Credit the younger siblings for seeing what’s coming, however. When Joe Jonas talks about breaking with his bros, Jesse shares all the terrible things his siblings say to him about this investment opportunity. Like, “You’re a fucking moron.” And “This is the dumbest thing to spend fucking money on.” And “This seems like a ripoff or a pyramid scheme.” The Lissons have clearly summoned the right dupes.


Uncut Gemstones

• Love the way the show plays up Thaniel as the ultimate Big City cliché in the opening, particularly him casually snorting a line of cocaine on his armrest.


• Junior’s interest in prayer seems genuine, if only because he wants “a piece of the pie,” as his boss put it in the flashback sequence during the last episode, when they were driving through a civil rights protest in Memphis. Junior may not care for virtue, but he does understand power.


• “The point of this group is not to treat each other like assholes. The point is to rebuild what was broken, to re-establish relationships with family, friends, colleagues, the lord, and ultimately, yourself.” I’d complain about Jesse using this behind-the-scenes language among the public congregants gathered for this couples therapy group, but funny is funny.


• Jesse, after plowing through the valet stand: “I come big, or I don’t come at all. I almost clipped her.
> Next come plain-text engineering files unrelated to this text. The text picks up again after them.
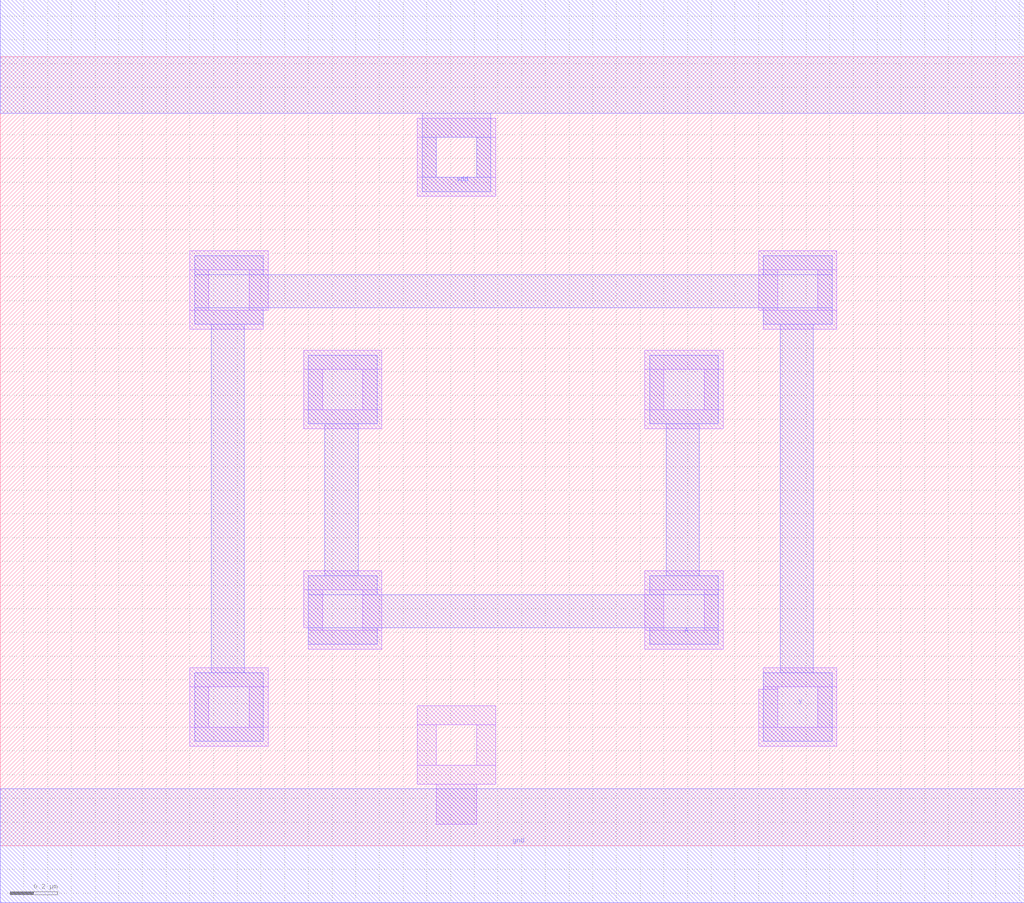
<source format=lef>
VERSION 5.7 ;
  NOWIREEXTENSIONATPIN ON ;
  DIVIDERCHAR "/" ;
  BUSBITCHARS "[]" ;
MACRO INVX4
  CLASS CORE ;
  FOREIGN INVX4 ;
  ORIGIN 0.000 0.000 ;
  SIZE 4.320 BY 3.330 ;
  SYMMETRY X Y R90 ;
  SITE unit ;
  PIN vdd
    DIRECTION INOUT ;
    USE POWER ;
    SHAPE ABUTMENT ;
    PORT
      LAYER met1 ;
        RECT 0.000 3.090 4.320 3.570 ;
        RECT 1.780 2.990 2.070 3.090 ;
        RECT 1.780 2.820 1.840 2.990 ;
        RECT 2.010 2.820 2.070 2.990 ;
        RECT 1.780 2.760 2.070 2.820 ;
    END
  END vdd
  PIN gnd
    DIRECTION INOUT ;
    USE GROUND ;
    SHAPE ABUTMENT ;
    PORT
      LAYER met1 ;
        RECT 0.000 -0.240 4.320 0.240 ;
    END
  END gnd
  PIN Y
    DIRECTION INOUT ;
    USE SIGNAL ;
    SHAPE ABUTMENT ;
    PORT
      LAYER met1 ;
        RECT 0.820 2.410 1.110 2.490 ;
        RECT 3.220 2.410 3.510 2.490 ;
        RECT 0.820 2.270 3.510 2.410 ;
        RECT 0.820 2.200 1.110 2.270 ;
        RECT 3.220 2.200 3.510 2.270 ;
        RECT 0.890 0.730 1.030 2.200 ;
        RECT 3.290 0.730 3.430 2.200 ;
        RECT 0.820 0.440 1.110 0.730 ;
        RECT 3.220 0.440 3.510 0.730 ;
    END
  END Y
  PIN A
    DIRECTION INOUT ;
    USE SIGNAL ;
    SHAPE ABUTMENT ;
    PORT
      LAYER met1 ;
        RECT 1.300 1.780 1.590 2.070 ;
        RECT 2.740 1.780 3.030 2.070 ;
        RECT 1.370 1.140 1.510 1.780 ;
        RECT 2.810 1.140 2.950 1.780 ;
        RECT 1.300 1.060 1.590 1.140 ;
        RECT 2.740 1.060 3.030 1.140 ;
        RECT 1.300 0.920 3.030 1.060 ;
        RECT 1.300 0.850 1.590 0.920 ;
        RECT 2.740 0.850 3.030 0.920 ;
    END
  END A
  OBS
      LAYER li1 ;
        RECT 1.760 2.990 2.090 3.070 ;
        RECT 1.760 2.820 1.840 2.990 ;
        RECT 2.010 2.820 2.090 2.990 ;
        RECT 1.760 2.740 2.090 2.820 ;
        RECT 0.800 2.430 1.130 2.510 ;
        RECT 0.800 2.260 0.880 2.430 ;
        RECT 1.050 2.260 1.130 2.430 ;
        RECT 3.200 2.430 3.530 2.510 ;
        RECT 3.200 2.260 3.280 2.430 ;
        RECT 3.450 2.260 3.530 2.430 ;
        RECT 0.800 2.180 1.110 2.260 ;
        RECT 3.220 2.180 3.530 2.260 ;
        RECT 1.280 2.010 1.610 2.090 ;
        RECT 1.280 1.840 1.360 2.010 ;
        RECT 1.530 1.840 1.610 2.010 ;
        RECT 1.280 1.760 1.610 1.840 ;
        RECT 2.720 2.010 3.050 2.090 ;
        RECT 2.720 1.840 2.800 2.010 ;
        RECT 2.970 1.840 3.050 2.010 ;
        RECT 2.720 1.760 3.050 1.840 ;
        RECT 1.280 1.080 1.610 1.160 ;
        RECT 1.280 0.920 1.360 1.080 ;
        RECT 1.300 0.910 1.360 0.920 ;
        RECT 1.530 0.910 1.610 1.080 ;
        RECT 1.300 0.830 1.610 0.910 ;
        RECT 2.720 1.080 3.050 1.160 ;
        RECT 2.720 0.910 2.800 1.080 ;
        RECT 2.970 0.910 3.050 1.080 ;
        RECT 2.720 0.830 3.050 0.910 ;
        RECT 0.800 0.670 1.130 0.750 ;
        RECT 0.800 0.500 0.880 0.670 ;
        RECT 1.050 0.500 1.130 0.670 ;
        RECT 3.220 0.670 3.530 0.750 ;
        RECT 3.220 0.660 3.280 0.670 ;
        RECT 0.800 0.420 1.130 0.500 ;
        RECT 1.760 0.510 2.090 0.590 ;
        RECT 1.760 0.340 1.840 0.510 ;
        RECT 2.010 0.340 2.090 0.510 ;
        RECT 3.200 0.500 3.280 0.660 ;
        RECT 3.450 0.500 3.530 0.670 ;
        RECT 3.200 0.420 3.530 0.500 ;
        RECT 1.760 0.260 2.090 0.340 ;
        RECT 1.840 0.090 2.010 0.260 ;
  END
END INVX4
END LIBRARY


</source>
I almost did a manslaughter!”


• Jesse, bitterly lamenting his buddy back home: “Fucking Levi is damn Joe Jonas without the money, talent, or charisma. Just fucking handsome with a great head of hair and that’s it. Fucking makes me sick.”


• Great episode for Edi Patterson as Judy, especially when she realizes why Amber is wearing a revealing dress to sit near Eli at the head of the table. “Nice work, Dr. Tits,” she sneers. “Your little bag party is a shit show.”